M-B : En mer, le cœur fait une bradycardie à la descente. Le volume pulmonaire diminue à cause de la pression, la compression et l’afflux de sang vers le cœur entraînent son ralentissement. Lors d’apnée en très grande profondeur, on a mesuré des rythmes entre 10 et 20 battements par minute. En piscine, lors d’apnées statiques, cet effet est moindre : les poumons sont remplis d’air, on reste à la surface, donc on est en surpression car il n’y a pas la pression de l’eau qui annule la surpression pulmonaire. Cette surpression comprime les vaisseaux sanguins et a tendance à ralentir le débit du sang, aussi le cœur réagit en accélérant pour maintenir le débit constant. Mais cette tachycardie s’estompe peu à peu car on consomme un peu d’oxygène donc le volume diminue et surtout l’arrêt de la respiration est un signal physiologique qui ralentit naturellement les battements du cœur.
17) En apnée en profondeur, éprouve-t-on une sensation de bien-être, au point de ne plus vouloir remonter ?
M-B : Le phénomène d’ivresse des profondeurs vient de la plongée en bouteille et des effets secondaires de l’azote qui entraînent une euphorie et des mouvements désordonnés voir un comportement anormal dès 40 mètres de profondeur.

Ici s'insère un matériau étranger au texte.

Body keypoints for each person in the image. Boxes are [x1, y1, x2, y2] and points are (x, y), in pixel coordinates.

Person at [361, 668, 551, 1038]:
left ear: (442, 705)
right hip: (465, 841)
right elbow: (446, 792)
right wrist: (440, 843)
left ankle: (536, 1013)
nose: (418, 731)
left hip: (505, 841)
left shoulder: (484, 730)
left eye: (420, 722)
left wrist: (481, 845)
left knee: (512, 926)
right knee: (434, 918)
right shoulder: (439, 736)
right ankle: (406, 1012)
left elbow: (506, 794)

On peut retrouver ce phénomène décrit dans certains des récits d’expériences du Commandant Cousteau.
En apnée, il n’y a pas forcément ces troubles du comportement, ni cette euphorie. Cependant, aux environs de 80 mètres de profondeur, le plongeur peut subir des altérations sensorielles*. L’ouïe est altérée, on a le sentiment d’un environnement « cotonneux ». De même, cet effet de narcose* peut altérer la vision : lors d’une plongée, alors que je descendais le long de la corde, je la voyais bouger alors que je savais qu’elle restait fixe ! Mais en apnée, les plongeurs gardent une conscience de leurs troubles : cette corde qui bougeait m’a fait sourire, j’ai compris mon état et je me suis re-concentré sur ma plongée.

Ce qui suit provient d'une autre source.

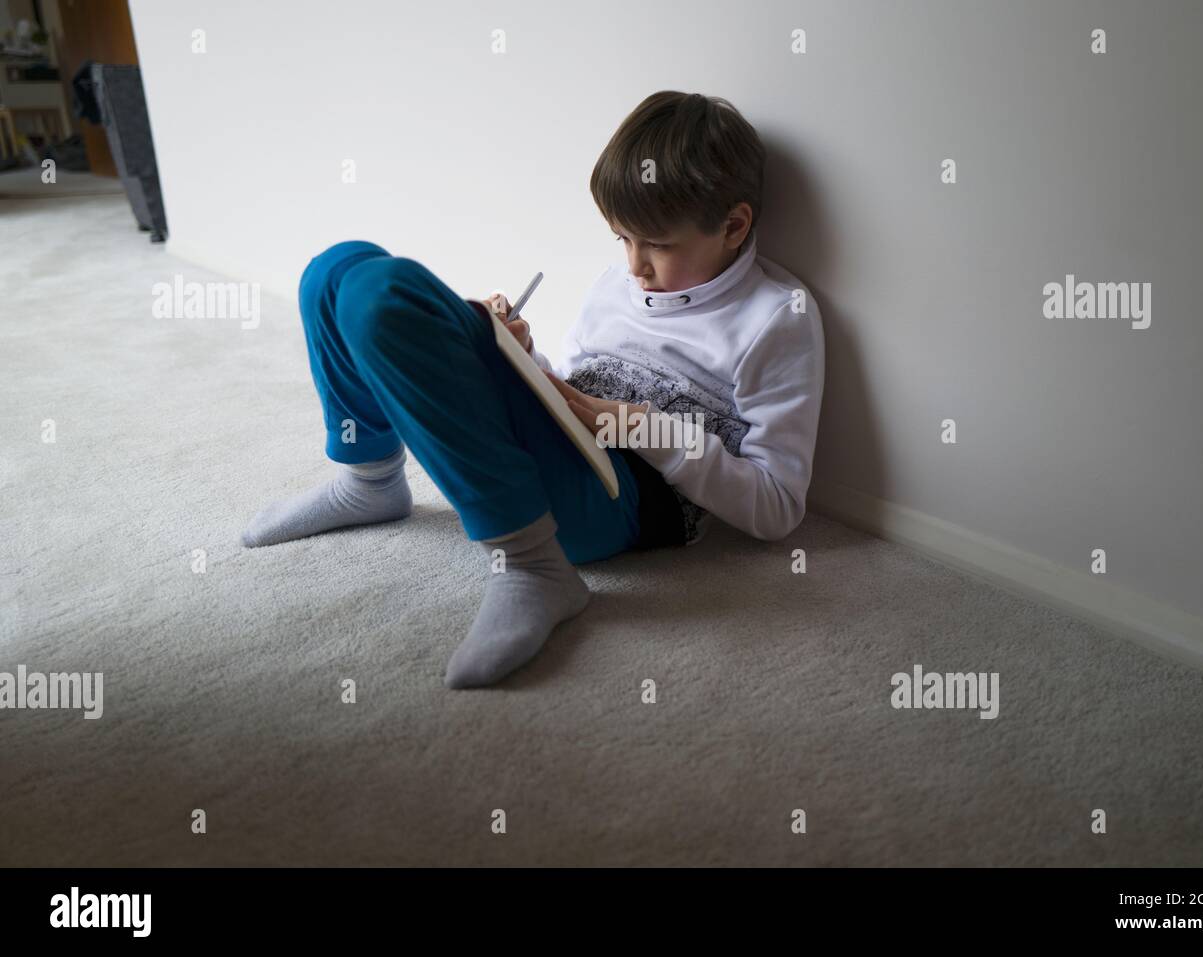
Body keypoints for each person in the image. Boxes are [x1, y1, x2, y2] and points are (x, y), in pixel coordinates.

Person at [240, 91, 825, 688]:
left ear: (734, 226)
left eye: (657, 244)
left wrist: (638, 425)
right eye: (622, 239)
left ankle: (533, 565)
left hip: (628, 500)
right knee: (337, 268)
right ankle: (371, 480)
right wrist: (521, 353)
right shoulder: (615, 286)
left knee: (388, 296)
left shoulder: (778, 317)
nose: (634, 267)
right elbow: (568, 388)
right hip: (570, 450)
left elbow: (778, 506)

Il y a aussi des effets très désagréables qui peuvent apparaître pendant une plongée en apnée. Ce sont des sortes de flashs assez terrifiants. Un plongeur néo-zélandais parlait de narcoses violentes avec la vision de flammes autour de lui et de fait, une sensation très désagréable et un très grand mal-être pendant la plongée. Tous les plongeurs ne subissent pas d’effets aussi violents. En l’occurrence, ce néo-zélandais avait une capacité pulmonaire hors normes de 16 litres (5 à 6 litres pour la normale). Il subissait d’autant plus les effets de la surpression pulmonaire. Contrairement à la plongée en bouteille, où la narcose disparaît dès que le plongeur commence à remonter, nous devons supporter la narcose jusqu’à la surface et rester concentrés sur les automatismes nécessaires pour remonter.
Quant à la sensation de bien-être en profondeur, elle n’a rien à voir avec la narcose. On se sent bien, on n’éprouve aucune douleur mais on sait qu’on doit remonter. C’est un phénomène physique qui fait que le plongeur n’a plus envie de respirer. En effet la compression d’un gaz entraîne l’augmentation de sa pression partielle. Ainsi, lorsqu’on plonge, le volume des poumons diminuant, l’oxygène y étant contenu est comprimé et donc sa pression partielle augmente. Les alvéoles pulmonaires sont donc compressées, l’organisme n’éprouve ainsi pas le besoin de respirer.
18) Pouvez-vous nous donner quelques avantages et inconvénients de l’apnée par rapport à la plongée en bouteille ?
M-B : J’ai pratiqué au départ la plongée en bouteille. Mais aujourd’hui, mes capacités me permettent de plonger, outre les compétitions et l’entrainement, pour explorer des épaves, des grottes…
L’un des inconvénients de la plongée avec bouteille est qu’on ne peut pas dépasser les 65 mètres profondeur, au-delà c’est très risqué. Les échanges gazeux créent des complications au niveau de l’organisme. Il faut respecter des paliers de décompression. C’est moins risqué en apnée.
Par contre, le temps sous l’eau est limité en apnée et on profite moins des scènes de vie sous-marine. On ne voit pas les mêmes choses mais on est plus « agile » que les plongeurs avec bouteille lourdement harnachés.